- Born: 11 March 1926 Lambert, Montana, U.S.
- Died: 28 October 2005 (aged 79) Berlin, Germany
- Allegiance: United States of America
- Branch: United States Army
- Rank: Lieutenant Colonel
- Other work: Director, Spandau Prison

= Eugene K. Bird =

US army officer; commandant of Spandau Prison from 1964 to 1972

Lieutenant Colonel Eugene K. Bird (11 March 1926 – 28 October 2005) was US Commandant of the Spandau Allied Prison from 1964 to 1972 where, together with six others, Deputy Führer Rudolf Hess was incarcerated.

In March 1971, Bird's superiors at the US Mission in Berlin became aware of Bird's cooperation with Hess in the writing of a book about Hess. He was put under house arrest and eventually made to resign his position as Commandant of Spandau Prison. This episode, in effect, also ended his military career.

==Biography==
Eugene K. Bird was born in Lambert, Montana, United States. In 1944, Bird joined the U.S. Army. He was sent to Europe, where he fought against the Axis powers.

After the Nuremberg trials of the major Nazis, the old prison at Spandau in the western suburb of Berlin was adapted by the Allies to incarcerate the seven convicted senior Nazis who were not executed at Nuremberg.

In 1964, Bird was appointed U.S. Commandant of the Spandau Allied Prison. By late 1966, the only remaining prisoner incarcerated there was Rudolf Hess.

==Relationship with Rudolf Hess==
Over the years, and after many hundreds of hours of discussion between the two, there developed a friendly relationship between them and they began a surreptitious collaboration on a book about Hess and his enigmatic flight to Scotland in 1941. Both Bird and Hess saw this as an opportunity to set the record straight, as far as possible, about Hess's historic flight.

Bird's main interest was to learn from Hess about whether or not Hitler knew about Hess's mission, and whether or not Hess knew about the plans for Operation Barbarossa when he took off on his flight to Scotland.

In March 1971, Bird's superiors at the U.S. Mission in Berlin became "officially" aware (Bird claimed he had submitted pages of the manuscript to various officials long before this) of the Bird/Hess manuscripts and other documents relating to the proposed book.

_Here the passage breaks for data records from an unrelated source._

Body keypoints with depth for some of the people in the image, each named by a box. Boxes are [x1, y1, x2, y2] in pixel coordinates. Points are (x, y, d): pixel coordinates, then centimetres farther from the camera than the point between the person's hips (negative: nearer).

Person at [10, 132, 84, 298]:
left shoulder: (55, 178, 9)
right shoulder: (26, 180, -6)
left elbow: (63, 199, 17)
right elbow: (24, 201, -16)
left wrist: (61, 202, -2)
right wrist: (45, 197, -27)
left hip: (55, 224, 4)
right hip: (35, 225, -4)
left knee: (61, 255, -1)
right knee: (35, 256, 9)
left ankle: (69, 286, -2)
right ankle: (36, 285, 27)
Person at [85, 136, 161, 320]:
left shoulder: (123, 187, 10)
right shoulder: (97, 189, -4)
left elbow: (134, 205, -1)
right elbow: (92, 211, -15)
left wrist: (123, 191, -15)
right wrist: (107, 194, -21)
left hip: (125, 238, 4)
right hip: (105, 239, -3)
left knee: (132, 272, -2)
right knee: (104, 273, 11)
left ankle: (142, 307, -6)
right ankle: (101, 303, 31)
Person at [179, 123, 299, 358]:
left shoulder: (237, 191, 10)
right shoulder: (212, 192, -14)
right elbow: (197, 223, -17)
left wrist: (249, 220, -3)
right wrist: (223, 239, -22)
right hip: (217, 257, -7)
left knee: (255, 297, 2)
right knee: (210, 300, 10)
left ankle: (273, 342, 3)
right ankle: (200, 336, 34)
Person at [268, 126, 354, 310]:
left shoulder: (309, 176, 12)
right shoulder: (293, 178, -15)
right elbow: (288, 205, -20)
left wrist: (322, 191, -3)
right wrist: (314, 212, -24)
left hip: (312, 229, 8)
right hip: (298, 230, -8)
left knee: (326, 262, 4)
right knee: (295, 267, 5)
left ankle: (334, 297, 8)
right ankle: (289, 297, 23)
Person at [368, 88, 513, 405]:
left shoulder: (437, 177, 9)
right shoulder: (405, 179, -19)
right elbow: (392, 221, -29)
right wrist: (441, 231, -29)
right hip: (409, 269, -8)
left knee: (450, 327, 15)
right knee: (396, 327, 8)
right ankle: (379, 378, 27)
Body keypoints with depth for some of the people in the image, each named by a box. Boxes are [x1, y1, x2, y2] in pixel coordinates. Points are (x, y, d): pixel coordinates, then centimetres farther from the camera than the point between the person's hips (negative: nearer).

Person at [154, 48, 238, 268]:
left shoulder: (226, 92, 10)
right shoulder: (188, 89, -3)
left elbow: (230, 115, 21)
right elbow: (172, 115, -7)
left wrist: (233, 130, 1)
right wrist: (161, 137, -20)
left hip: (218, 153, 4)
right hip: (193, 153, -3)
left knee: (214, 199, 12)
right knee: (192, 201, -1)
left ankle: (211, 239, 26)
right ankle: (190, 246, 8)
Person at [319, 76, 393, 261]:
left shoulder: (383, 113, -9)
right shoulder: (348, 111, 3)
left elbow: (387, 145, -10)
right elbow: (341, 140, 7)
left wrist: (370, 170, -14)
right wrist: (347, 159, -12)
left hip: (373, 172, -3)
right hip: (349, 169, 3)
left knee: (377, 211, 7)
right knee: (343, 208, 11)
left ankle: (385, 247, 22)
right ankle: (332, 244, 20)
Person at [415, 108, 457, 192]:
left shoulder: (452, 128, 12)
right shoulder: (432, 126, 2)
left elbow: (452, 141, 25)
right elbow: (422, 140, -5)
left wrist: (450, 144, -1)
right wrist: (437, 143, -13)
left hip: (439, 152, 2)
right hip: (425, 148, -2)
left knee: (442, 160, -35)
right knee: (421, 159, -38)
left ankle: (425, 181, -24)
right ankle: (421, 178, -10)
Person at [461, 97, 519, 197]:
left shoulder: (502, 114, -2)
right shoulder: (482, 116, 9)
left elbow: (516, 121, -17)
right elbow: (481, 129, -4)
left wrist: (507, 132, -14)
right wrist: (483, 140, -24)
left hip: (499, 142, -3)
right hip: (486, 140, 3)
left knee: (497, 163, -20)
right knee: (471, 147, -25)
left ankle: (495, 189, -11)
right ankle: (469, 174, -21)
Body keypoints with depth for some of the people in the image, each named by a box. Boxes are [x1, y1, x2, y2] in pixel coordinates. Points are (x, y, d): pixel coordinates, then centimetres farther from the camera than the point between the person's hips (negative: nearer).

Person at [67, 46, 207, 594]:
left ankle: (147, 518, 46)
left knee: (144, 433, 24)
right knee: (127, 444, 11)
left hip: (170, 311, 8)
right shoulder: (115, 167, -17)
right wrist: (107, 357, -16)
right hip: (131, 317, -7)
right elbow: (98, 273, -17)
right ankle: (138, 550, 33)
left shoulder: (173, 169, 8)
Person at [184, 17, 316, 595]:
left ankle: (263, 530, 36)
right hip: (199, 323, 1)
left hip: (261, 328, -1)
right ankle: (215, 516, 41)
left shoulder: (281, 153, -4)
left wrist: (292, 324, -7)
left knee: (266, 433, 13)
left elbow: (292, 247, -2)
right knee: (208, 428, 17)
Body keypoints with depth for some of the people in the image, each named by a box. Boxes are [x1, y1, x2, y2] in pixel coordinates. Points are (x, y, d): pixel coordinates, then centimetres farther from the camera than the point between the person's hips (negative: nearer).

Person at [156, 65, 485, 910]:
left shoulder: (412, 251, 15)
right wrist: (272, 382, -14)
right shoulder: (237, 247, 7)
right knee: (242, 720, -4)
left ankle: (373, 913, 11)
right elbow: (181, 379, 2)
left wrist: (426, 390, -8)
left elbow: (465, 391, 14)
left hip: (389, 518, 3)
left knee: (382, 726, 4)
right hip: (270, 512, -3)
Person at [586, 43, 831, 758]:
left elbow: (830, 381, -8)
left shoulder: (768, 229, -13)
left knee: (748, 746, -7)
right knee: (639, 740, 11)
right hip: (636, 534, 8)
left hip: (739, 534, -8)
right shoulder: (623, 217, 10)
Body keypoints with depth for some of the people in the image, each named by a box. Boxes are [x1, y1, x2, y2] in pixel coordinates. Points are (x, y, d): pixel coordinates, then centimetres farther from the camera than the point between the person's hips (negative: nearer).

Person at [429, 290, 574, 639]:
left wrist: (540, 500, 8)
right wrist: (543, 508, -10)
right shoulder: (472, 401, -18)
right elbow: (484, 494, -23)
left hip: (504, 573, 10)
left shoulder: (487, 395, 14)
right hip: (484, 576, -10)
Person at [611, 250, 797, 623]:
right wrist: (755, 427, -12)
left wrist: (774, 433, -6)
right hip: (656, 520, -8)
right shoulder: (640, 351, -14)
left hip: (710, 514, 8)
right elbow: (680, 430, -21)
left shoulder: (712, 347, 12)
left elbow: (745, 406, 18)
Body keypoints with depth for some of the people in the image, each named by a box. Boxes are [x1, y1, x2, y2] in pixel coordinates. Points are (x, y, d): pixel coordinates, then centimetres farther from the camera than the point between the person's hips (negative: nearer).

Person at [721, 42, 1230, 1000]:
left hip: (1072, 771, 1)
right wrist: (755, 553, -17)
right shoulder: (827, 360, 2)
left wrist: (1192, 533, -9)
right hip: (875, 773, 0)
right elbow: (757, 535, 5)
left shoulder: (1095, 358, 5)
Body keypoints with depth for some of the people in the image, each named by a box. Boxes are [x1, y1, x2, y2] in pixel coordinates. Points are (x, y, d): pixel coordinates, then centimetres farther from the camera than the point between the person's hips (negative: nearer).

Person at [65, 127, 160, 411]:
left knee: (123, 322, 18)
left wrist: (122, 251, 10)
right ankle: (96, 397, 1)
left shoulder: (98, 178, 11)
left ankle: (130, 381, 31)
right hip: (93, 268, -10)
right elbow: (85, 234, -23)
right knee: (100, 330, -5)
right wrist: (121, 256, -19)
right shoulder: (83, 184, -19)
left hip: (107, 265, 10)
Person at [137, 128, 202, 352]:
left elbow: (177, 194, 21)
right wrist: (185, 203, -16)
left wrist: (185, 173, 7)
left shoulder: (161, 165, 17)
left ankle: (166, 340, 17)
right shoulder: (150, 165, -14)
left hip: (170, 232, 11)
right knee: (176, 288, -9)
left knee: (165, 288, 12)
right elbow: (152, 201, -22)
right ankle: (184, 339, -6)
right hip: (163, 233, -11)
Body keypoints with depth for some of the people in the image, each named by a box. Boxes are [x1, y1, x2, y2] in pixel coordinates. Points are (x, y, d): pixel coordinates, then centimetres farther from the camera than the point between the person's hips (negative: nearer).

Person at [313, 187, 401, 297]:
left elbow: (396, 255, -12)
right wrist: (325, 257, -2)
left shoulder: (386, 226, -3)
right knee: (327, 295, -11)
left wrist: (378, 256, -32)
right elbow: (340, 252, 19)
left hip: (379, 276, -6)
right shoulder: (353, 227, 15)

Bird was interrogated in great detail, placed under house arrest, and eventually made to resign his position as Commandant of Spandau Prison. This episode, in effect, also ended his military career.

==After Spandau==
Bird and his family relocated to Germany permanently. His book about Hess, The Loneliest Man in the World, was published by Secker & Warburg in 1974, in London. In the Epilogue, Bird describes in detail his interrogation and, indirectly, accuses his superiors and brother officers of gross hypocrisy: many of them knew of his labours, he wrote, and some had even read the manuscripts and encouraged him with the project.

After the publication of the book, Bird campaigned to have Hess released from what had effectively become permanent solitary confinement after Albert Speer and Baldur von Schirach were released in 1966.

Hess committed suicide in August 1987 aged 93 in Spandau Prison; Bird publicly voiced his concern that Hess may have been murdered.

Bird died in his Berlin home on October 28, 2005. He was survived by his wife and two daughters, and buried at the Waldfriedhof Zehlendorf Cemetery in Berlin.